I linked the Gulwani report above because it is a good, recent introduction to
the field of program synthesis research which is still dominated by non-neural
approaches and for very good reasons. I linked to another paper that shows an
example of a system of the non-neural kind that is common in program synthesis.
I pointed out that regardless of the one and only benchmark on which the
LLM-based systems have been tested that are listed in the article above, the
approach of code generation by LLM is primitive compared to the sophisticated
search and testing strategies developed by the wider prorgam sythesis community
over the years. Again, see Gulwani at al. for examples.
The proposed approach is also primitive compared to existing, earlier neural
program synthesis approaches, i.e. program synthesis approaches that do use a
neural network, but not an LLM, for example DreamCoder
[https://arxiv.org/abs/2006.08381] or everything from Dawn Song's group
[https://sunblaze-ucb.github.io/program-synthesis/index.html] - none of which
I'm affiliated with in any way, btw.
If you're looking for the state of the art in program synthesis, look elsewhere
than LLM-based systems like the one in the article above. Even if you're looking
for the state of the art in neural program synthesis, look elsewhere. What is
described in the article above is a first, faltering step in a direction that
may still yield some good results in the future. Or it may not. But it's nothing
impressive for the time being.
>> Unpublish paper and results?
Gulwani et al is a technical report but it's a staple reference in the field,
and an easy introduction to outsiders. As far as I can tell, neither AlphaCode,
nor CodeRL (the Salesforce model described in the article) have been the subject
of published work. The article above is linking to an arxiv preprint.

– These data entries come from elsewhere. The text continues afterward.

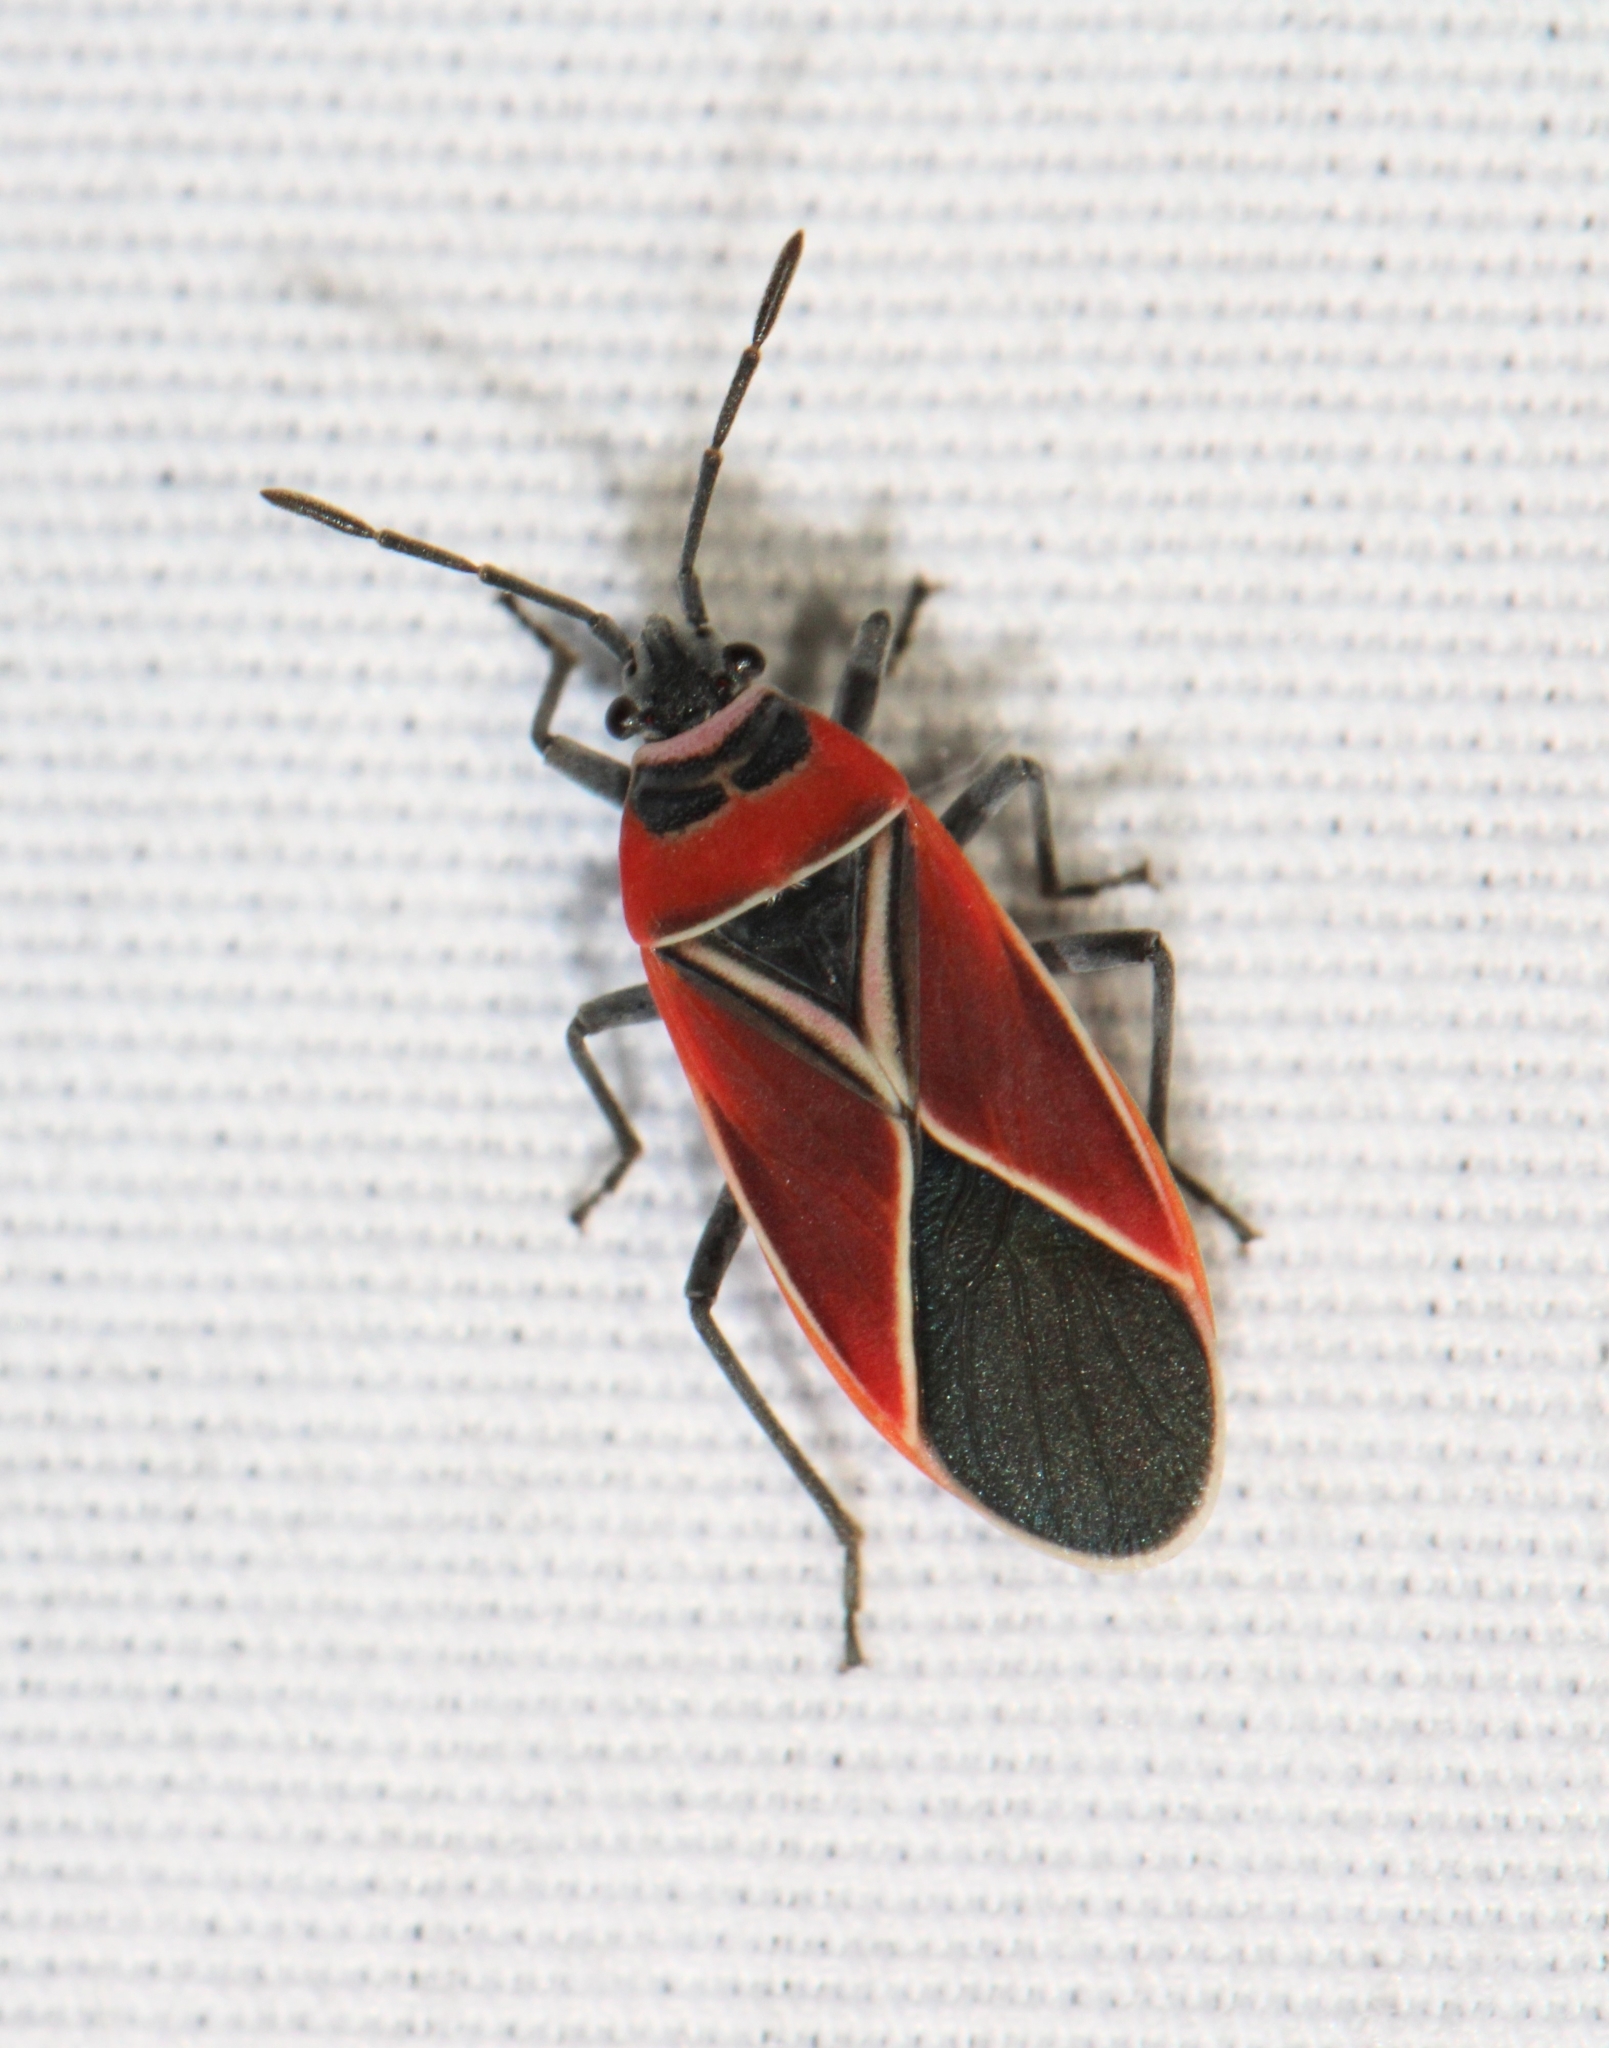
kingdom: Animalia
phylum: Arthropoda
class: Insecta
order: Hemiptera
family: Lygaeidae
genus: Neacoryphus
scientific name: Neacoryphus bicrucis
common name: Lygaeid bug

> It beats one benchmark which has only been used to compare one kind of system: neural program synthesis systems (Codex, AlphaCode, GPT-j and the one in the article, CodeRL).
yes, that's what they call "state of the art", winning one benchmark is enough to call result SOTA.
> The benchmark is ad hoc and arbitrary and it tells us nothing about the general capability of the compared systems, except that they are still very bad at that particular benchmark.
so, what benchmark is better in your opinion, why and what systems demonstrate strong results there?
> Gulwani et al is a technical report but it's a staple reference in the field, and an easy introduction to outsider
sorry, I don't understand why you keep referencing on that report. It looks 5 years old, thus outdated. What value it has in your opinion exactly?
The TL;DR is that this appears to beat both OpenAI Codex (12 billion params) and DeepMind's AlphaCode (1 billion params), despite having only 770M parameters. There is also a paper: https://arxiv.org/abs/2207.01780
And the code is available: https://github.com/salesforce/CodeRL
So this seems to buck the trend of needing enormous models, by being smarter about taking into account the output from running the AI-generated program on test cases.